Of the 80% of us who do give, the breakdown in giving shakes out as follows:
- 20% give $1,000 or more each year,
- 67% give to three or more different charitable organizations
- The number one type of charity donors give to is health or disease-related charities (63%), followed by charities for children (29%) and religious organizations (21%)
- 2 in 10 donors give to the exact same charities year after year
- 8 in 10 donors give to one or more new charities each year
(Note: All figures are based on Ipsos Reid surveys of a representative random sample of 1,000 Canadian adults. Margin of error: +/- 3.1 percentage points.)
It’s pretty clear that we’re a generous bunch. But what is the impetus? Is it faith-based? Tax incentives? Other? The answer is...yes.
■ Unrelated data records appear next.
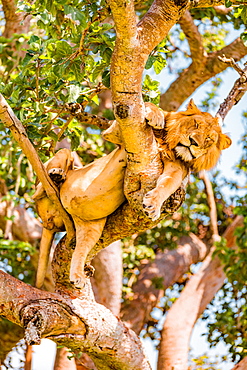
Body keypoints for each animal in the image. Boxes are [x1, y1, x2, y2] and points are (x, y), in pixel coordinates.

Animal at [32, 100, 232, 290]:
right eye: (196, 124)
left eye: (209, 139)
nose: (193, 142)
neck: (171, 145)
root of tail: (49, 223)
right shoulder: (115, 134)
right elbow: (151, 107)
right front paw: (156, 116)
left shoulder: (176, 169)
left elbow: (166, 186)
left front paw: (153, 206)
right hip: (63, 157)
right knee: (38, 189)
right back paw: (56, 176)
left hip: (91, 228)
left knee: (80, 251)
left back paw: (78, 276)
While respondents to surveys will say they contribute because they want to give and help their fellow man, there is more to it.
Giving for joy
Lisa Hartford, manager of media relations and communications at Imagine Canada, points to the 2004 Canada Survey of Giving, Volunteering and Participating (CSGVP). “Basically, Canadians give for pretty altruistic reasons,” she says.
Want proof? The CSGVP found the following:
- 89% of donors give because they feel compassion for those in need
- 86% give to help a cause in which they personally believe
- 79% give to make a contribution to their community
“Throughout the three iterations of this survey, things like tax credits and religious obligations rank relatively low,” Hartford said. “That's interesting, because 45% of the value of all donations in 2004 went to religious organizations.”
Similar conclusions are being reached by numerous sources, although tax savings do play a part for some.
The taxman giveth
According to survey results released November 30th by Scotiabank's Scotia Private Client Group, nearly all their respondents (97%) indicated that their philanthropy is based on a charitable cause.
The wrinkle in this survey is that it was targeted at 1,518 Canadians with investable assets of $250,000 and above. A notable motivator for many in this group is the increased tax savings and incentives now being allowed by the government for legacy planning.
The report states that, “while tax savings may not be the primary reason for making a charitable contribution, 66% of those who have established or considered making a legacy gift indicated that a tax reduction was important in determining the size of the assets for their legacy gift.”
But the survey concludes that beyond the tax factor, 94% of respondents said they are “driven by personal values” to donate.
And so giving always seems to return to the intangible subjects of altruism and the personal value structures of individual donors.
Working with the philanthropic
In Toronto, Sherry Clodman, CFRE and principal at EH Pearce Consultants, is effusive in her praise of Ontarians’ giving nature.
“Over the past 20 years, it has been my observation that people want to believe that they are here for a purpose, and that their being here will make a difference either in the present or in the future,” Clodman says. “Being able to work in this field is an honour, an inspiration, and in every sense of the word a ‘gift’. I feel privileged to facilitate individuals and organizations to help build a better society through philanthropy.”
As an expert on planned giving, Clodman has also noted the wide array of reasons for donations.
“There are a number of powerful factors that will influence [charitable] decision making,” she says. “Usually, those factors are proactive motivations such as gratitude, self-interest, a sense of community, identification with a cause, social responsibility or a desire to share their achievement. Conversely, strong reactive emotions such as anger, fear, compassion, protection, guilt, pride and nostalgia can also positively impact on their philanthropic behaviour.”
Whatever the reason, one thing is clear, Canadians give and we will keep on giving.
Lastly, to warm the heart as the holiday season approaches, another recent survey found that, on average, Canadians donate $183 to charity during the holiday season. Which means, by the time Christmas is over this year, some $5 billion will have been funneled to our most needy for the New Year.